### Tasks for this exercise
a - In the article on Puerto Rico hurricane aid, how much of the funding is directed to the Puerto Rico Electrical Power Authority?
b - Say whether each statement agrees with the article on Puerto Rico hurricane aid, quoting the deciding words: (i) The aid was announced three years after Hurricane Maria. (ii) The Puerto Rico Department of Education is to receive $2 billion. (iii) Nydia Velazquez made her remarks to The New York Times.

### Document excerpt
Three Years After Hurricane Maria Hit Puerto Rico, Trump Administration Announces $13 Billion in Aid to Island

The North Star has dropped its paywall during this COVID-19 crisis so that pertinent information and analysis is available to everyone during this time. This is only possible because of the generous support of our members. We rely on these funds to pay our staff to continue to provide high-quality content. If you are able to support, we invite you to do so here.

The Trump administration announced on Sept.18 that an additional $13 billion in assistance will go to help Puerto Rico rebuild its infrastructure three years after Hurricane Maria devastated the U.S. territory.

The statement said that roughly $9.6 billion in funding will be directed to the Puerto Rico Electrical Power Authority (PREPA) to repair the U.S. territory’s electrical grid system, while $2 billion will go toward the Puerto Rico Department of Education “to help restore school buildings and other educational facilities across the island.”

Puerto Rico Governor Wanda Vázquez Garced thanked Presiden Donald Trump in a tweet following the announcement, stating that the funds were the "largest approval in FEMA history."

The news comes just weeks away from the 2020 presidential election, as Trump attempts to win over voters in Florida, many of whom are Puerto Ricans who fled to the states following the hurricane, The New York Times reported. Trump declared that he was “the best thing that ever happened” to the island after releasing the long-overdue hurricane aid.

“I’m the best thing that ever happened to Puerto Rico,” he said, according to The Times. “Nobody even close.”

Many criticized Trump for releasing the aid now, with some saying that he is just trying to pander to voters. U.S. Representative Nydia Velazquez (D-N.Y.) told the New York Daily News that Puerto Rican voters living in the states remember how Trump treated their friends and families when they needed help the most.

### Supplied data
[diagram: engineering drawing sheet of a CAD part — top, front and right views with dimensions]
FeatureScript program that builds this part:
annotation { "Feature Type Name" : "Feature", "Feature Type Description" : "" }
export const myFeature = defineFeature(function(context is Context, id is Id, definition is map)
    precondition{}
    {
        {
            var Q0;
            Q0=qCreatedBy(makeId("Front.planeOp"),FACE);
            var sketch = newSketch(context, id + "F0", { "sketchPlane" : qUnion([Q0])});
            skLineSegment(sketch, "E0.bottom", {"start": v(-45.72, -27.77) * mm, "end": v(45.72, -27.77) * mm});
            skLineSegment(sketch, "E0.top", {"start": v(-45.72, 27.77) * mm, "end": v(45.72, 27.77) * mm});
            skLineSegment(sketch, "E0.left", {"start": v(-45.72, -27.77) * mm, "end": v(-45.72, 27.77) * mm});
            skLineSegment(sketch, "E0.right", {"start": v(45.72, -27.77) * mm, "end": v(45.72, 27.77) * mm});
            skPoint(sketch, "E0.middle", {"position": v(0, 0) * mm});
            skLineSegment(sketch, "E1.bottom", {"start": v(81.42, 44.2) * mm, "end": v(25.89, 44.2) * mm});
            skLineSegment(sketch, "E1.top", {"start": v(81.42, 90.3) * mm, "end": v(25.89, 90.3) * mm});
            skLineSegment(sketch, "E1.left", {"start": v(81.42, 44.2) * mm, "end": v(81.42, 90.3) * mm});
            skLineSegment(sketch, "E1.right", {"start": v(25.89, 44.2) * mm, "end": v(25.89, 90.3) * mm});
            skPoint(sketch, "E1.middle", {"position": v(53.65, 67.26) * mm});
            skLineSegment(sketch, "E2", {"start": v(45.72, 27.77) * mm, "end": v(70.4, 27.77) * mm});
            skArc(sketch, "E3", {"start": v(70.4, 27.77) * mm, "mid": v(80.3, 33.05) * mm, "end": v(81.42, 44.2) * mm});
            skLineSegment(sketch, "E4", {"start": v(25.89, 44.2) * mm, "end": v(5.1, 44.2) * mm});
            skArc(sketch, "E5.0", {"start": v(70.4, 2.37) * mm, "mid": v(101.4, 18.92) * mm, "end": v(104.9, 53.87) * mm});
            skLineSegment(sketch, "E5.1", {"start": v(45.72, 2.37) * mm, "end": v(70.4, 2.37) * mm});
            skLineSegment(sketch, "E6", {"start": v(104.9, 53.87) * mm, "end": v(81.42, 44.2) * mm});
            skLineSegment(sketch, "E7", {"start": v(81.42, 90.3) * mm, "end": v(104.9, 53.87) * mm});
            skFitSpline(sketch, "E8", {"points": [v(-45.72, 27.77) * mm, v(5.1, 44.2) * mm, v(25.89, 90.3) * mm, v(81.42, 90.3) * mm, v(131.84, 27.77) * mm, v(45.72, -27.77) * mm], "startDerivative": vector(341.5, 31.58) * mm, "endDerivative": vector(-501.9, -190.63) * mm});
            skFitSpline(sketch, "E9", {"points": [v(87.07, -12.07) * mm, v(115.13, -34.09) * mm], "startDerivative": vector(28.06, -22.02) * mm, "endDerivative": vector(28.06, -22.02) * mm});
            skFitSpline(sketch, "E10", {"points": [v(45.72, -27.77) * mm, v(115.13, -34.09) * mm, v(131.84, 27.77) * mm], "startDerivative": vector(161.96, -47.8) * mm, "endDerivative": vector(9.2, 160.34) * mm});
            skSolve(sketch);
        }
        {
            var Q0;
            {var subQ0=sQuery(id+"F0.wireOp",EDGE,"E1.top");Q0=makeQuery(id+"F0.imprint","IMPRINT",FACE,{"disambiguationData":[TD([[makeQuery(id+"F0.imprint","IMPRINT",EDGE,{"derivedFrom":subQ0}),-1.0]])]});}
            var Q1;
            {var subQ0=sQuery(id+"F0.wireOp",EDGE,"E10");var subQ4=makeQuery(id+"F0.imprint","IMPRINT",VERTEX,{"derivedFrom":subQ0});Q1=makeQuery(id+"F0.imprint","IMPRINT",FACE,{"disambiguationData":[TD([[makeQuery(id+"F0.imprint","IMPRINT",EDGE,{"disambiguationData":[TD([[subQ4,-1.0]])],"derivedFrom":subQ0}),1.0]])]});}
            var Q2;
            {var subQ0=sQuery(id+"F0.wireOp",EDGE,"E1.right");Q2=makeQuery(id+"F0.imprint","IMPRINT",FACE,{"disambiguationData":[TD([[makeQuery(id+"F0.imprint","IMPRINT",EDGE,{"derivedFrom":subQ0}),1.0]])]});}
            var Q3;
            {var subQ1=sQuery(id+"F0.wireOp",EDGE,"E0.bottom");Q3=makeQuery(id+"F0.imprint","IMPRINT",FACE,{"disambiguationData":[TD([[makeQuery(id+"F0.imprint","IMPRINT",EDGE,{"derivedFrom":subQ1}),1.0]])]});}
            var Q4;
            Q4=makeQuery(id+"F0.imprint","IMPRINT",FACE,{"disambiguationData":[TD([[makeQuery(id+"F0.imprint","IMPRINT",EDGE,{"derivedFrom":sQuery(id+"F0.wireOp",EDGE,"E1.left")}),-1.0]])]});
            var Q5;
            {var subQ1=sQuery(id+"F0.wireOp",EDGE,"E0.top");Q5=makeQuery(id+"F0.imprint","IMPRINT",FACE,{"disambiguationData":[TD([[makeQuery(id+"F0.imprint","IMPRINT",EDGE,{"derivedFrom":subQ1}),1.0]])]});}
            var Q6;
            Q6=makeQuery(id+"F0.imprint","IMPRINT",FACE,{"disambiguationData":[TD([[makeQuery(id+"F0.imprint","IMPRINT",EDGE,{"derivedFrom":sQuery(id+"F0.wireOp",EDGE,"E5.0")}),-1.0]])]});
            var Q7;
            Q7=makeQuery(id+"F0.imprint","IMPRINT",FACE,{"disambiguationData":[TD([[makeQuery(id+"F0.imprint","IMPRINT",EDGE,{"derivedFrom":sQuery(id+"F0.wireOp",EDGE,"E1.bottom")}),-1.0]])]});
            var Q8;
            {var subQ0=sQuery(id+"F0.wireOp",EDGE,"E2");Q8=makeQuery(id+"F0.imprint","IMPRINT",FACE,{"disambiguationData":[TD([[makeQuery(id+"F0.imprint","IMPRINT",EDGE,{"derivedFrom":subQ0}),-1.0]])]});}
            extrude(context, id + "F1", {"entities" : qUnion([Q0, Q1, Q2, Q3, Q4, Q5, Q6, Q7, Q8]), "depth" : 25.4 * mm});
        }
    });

### Solutions by task
a - Roughly $9.6 billion, to repair the territory's electrical grid system.

b -
(i) Yes: "three years after Hurricane Maria devastated the U.S. territory"
(ii) Yes: "$2 billion will go toward the Puerto Rico Department of Education"
(iii) No: "told the New York Daily News"